Even though my hands fidget with the need to sort the candy, I have more self-control than that today. Is she the reason why?

“So, your flights are silent, then?” she asks as if she didn’t just throw a temper tantrum with my candy.

“I’m usually working.” My cheek aches with the effort of not following her gaze to the candy bowls.

She plays on her phone, and then a beat starts, stops, and starts again. I lift a brow but say nothing.

She stands up and sings along.

“‘Good Riddance’ by Green Day?” Her arms move in a strange pattern that makes me smile.

“I don’t know what that means.”

Her eyes widen in shock. “This song doesn’t evoke any memories?”

I listen to the words, but they’re just that. Words. “No.”

“This was my high school graduation song. We marched out of the gym to it.”

“That’s… Okay.”

She changes the music and dances in front of me to something new.

“‘Semi-Charmed Life,’ Third Eye Blind.”

Out of the corner of my eye, I find my flight staff smirking. What is happening?

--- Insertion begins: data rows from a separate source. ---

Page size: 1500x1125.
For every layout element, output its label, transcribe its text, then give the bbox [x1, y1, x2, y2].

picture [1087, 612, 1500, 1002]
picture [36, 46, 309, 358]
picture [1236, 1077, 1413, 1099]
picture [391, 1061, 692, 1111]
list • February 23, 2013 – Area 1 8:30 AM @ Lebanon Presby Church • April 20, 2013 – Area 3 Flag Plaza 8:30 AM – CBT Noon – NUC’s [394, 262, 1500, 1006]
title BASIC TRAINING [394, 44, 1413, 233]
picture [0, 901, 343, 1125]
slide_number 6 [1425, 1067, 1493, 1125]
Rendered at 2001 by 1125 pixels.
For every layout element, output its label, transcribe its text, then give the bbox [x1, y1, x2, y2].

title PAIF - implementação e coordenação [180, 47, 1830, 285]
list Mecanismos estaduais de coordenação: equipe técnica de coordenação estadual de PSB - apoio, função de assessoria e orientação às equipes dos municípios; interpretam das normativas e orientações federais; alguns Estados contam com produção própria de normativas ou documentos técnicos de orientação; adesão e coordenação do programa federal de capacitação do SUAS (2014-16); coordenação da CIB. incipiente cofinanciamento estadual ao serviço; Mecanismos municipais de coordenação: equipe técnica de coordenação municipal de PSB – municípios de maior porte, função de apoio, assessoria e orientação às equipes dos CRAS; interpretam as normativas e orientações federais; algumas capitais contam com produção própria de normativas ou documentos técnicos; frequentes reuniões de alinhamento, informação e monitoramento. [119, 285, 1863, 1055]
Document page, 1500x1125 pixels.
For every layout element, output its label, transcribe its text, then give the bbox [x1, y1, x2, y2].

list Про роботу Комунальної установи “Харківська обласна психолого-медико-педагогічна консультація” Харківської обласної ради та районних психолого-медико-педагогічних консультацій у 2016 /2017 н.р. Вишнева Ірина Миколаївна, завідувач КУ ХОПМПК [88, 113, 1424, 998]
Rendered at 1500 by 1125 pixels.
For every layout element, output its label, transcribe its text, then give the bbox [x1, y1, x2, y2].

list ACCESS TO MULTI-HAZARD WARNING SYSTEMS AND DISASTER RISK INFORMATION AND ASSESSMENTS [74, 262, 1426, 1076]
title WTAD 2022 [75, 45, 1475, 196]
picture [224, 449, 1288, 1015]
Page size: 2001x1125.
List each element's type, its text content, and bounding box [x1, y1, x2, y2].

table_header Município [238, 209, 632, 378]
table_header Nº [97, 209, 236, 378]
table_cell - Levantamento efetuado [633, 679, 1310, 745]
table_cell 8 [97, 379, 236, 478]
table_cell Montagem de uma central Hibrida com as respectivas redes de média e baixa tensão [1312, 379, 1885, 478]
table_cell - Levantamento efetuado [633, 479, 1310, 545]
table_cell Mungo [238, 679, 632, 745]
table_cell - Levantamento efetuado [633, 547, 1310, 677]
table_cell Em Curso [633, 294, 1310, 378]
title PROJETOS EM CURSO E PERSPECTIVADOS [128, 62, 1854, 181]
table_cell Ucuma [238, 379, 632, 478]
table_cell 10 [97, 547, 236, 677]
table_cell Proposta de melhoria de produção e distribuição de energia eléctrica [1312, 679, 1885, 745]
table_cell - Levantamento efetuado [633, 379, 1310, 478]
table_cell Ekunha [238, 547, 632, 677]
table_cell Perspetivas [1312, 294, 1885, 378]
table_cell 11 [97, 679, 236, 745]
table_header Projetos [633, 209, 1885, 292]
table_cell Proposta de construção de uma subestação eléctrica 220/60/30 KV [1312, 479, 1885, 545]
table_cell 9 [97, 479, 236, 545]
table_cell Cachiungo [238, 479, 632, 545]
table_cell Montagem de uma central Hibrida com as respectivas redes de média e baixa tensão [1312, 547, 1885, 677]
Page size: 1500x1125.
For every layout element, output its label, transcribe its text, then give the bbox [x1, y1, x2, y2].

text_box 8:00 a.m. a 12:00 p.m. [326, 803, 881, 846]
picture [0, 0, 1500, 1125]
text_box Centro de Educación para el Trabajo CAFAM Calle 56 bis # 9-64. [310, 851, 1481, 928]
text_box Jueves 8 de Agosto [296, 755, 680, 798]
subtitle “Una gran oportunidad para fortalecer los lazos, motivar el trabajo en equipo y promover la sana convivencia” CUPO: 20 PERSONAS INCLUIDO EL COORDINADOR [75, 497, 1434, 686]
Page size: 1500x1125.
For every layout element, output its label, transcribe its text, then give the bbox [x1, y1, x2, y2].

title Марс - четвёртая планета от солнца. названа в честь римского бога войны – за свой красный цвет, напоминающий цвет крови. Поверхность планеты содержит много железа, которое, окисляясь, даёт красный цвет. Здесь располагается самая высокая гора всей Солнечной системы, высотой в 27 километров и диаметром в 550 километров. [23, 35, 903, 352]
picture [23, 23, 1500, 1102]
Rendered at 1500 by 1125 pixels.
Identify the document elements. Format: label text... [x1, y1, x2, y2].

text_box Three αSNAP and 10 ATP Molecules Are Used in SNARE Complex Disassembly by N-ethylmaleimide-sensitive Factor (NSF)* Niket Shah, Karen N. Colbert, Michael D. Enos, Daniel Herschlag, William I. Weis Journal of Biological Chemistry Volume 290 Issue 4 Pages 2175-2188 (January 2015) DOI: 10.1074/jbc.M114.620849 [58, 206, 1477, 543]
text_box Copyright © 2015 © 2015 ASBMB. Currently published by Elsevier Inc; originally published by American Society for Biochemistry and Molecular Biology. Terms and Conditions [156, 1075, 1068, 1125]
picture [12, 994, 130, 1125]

“This song reminds me of my high school job at the gas station. I probably listened to it a hundred times when we had no customers. That was my mantra. I wanted something else— something more than what I was born into.”

She presses a button on her phone, and the volume increases as the nonsense continues. Tilly’s arms flail as she spits words like she’s rapping about Chinese chickens. The words fly from her mouth so fast I don’t understand a single one.

“‘One Week’ by Barenaked Ladies. My first bonfire party. My friend was in a band and only listened to music of the nineties and it rubbed off on me.” Tilly shrugs like she was caught in a memory. “I got so drunk.” She laughs, and I feel it in my chest. “I was convinced I knew all the words to this song, but no one remembers all the words. Especially not intoxicated.” She twirls as a flight attendant I don’t know walks past.

“This song came out when I was in college,” the attendant says, smiling fondly at Tilly.

What in the actual hell is happening right now?

The song doesn’t finish because she’s jumped to a new one again, and a woman’s voice echoes eerily. The lyrics are angry, jilted, but Tilly sings right along, her voice a stark contrast to the words.

“Alanis Morrisette’s ‘You Oughta Know’ is the breakup anthem every woman belts out at least once in her lifetime.”

“What are you doing?” I’m so confused that laughter escapes as I observe her like a circus animal.

She doesn’t answer. Just touches her phone screen. “After you’re done being angry about a breakup, you play The Cranberries’ ‘I Can’t Be With You’ to have a good cry.”

A sad, heart-wrenching voice filters into the air, and I shiver.

With the next button press, a heavy beat vibrates throughout my plane. Before Tilly can even say anything, my pilot chimes in, “This song played on a loop in my fraternity house for three years.”

“‘Mo Money Mo Problems’ by The Notorious B.I.G.,” Tilly supplies.

Tilly’s absurdity keeps one chuckle rolling into the next until my side aches. “What is the point of this, Pepper?”

The song changes again. This time they sing about stealing someone’s sunshine, and something pounds against my chest. Regardless of what happens, I don’t want to be the one to steal Tilly’s sunshine.